Quasi-analyticity and determinacy of the full moment problem from finite to infinite dimensions

TL;DR

This paper explores how quasi-analytic function theory is central to understanding when measures are uniquely determined by their moments in both finite and infinite-dimensional spaces, highlighting key criteria and properties.

Contribution

It demonstrates the role of quasi-analytic criteria in the determinacy of the moment problem across finite and infinite dimensions, unifying these perspectives.

Findings

Quasi-analytic criteria are crucial for measure determinacy.

Characterization of quasi-analytic classes linked to log-convex sequences.

Review of known determinacy results from a quasi-analytic perspective.

Abstract

This paper is aimed to show the essential role played by the theory of quasi-analytic functions in the study of the determinacy of the moment problem on finite and infinite-dimensional spaces.

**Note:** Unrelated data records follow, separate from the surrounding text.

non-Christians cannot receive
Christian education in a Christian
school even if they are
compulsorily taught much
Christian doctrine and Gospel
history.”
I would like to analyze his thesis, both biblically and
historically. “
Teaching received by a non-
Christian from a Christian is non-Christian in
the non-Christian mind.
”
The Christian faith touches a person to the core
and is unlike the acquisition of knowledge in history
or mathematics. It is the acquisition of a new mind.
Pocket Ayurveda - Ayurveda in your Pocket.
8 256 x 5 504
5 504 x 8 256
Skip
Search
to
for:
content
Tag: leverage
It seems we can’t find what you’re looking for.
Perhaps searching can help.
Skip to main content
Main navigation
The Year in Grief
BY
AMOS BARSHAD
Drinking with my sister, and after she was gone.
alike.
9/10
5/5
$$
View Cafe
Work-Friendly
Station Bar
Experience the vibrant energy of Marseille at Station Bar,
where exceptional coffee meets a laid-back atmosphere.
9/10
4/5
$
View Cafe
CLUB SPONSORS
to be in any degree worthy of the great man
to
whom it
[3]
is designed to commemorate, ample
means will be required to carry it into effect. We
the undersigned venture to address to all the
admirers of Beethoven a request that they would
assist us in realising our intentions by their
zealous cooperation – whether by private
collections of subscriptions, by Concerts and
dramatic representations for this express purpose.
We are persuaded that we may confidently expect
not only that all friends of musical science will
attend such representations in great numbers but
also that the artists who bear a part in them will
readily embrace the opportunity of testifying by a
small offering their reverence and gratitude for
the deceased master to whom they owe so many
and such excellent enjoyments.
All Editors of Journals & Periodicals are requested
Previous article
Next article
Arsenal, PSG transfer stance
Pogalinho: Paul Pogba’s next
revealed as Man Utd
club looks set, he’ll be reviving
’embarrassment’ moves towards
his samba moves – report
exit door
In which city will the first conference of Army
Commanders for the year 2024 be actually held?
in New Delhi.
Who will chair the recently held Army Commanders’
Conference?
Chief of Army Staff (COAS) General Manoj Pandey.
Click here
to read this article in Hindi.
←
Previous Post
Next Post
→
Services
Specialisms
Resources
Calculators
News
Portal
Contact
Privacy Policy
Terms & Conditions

In particular, the quasi-analytic criterion of self-adjointness of operators and their commutativity are crucial to establish whether or not a measure is uniquely determined by its moments. Our main goal is to point out that this is a common feature of the determinacy question in both the finite and the infinite-dimensional moment problem, by reviewing some of the most known determinacy results from this perspective. We also collect some properties of independent interest concerning the characterization of quasi-analytic classes associated to log-convex sequences.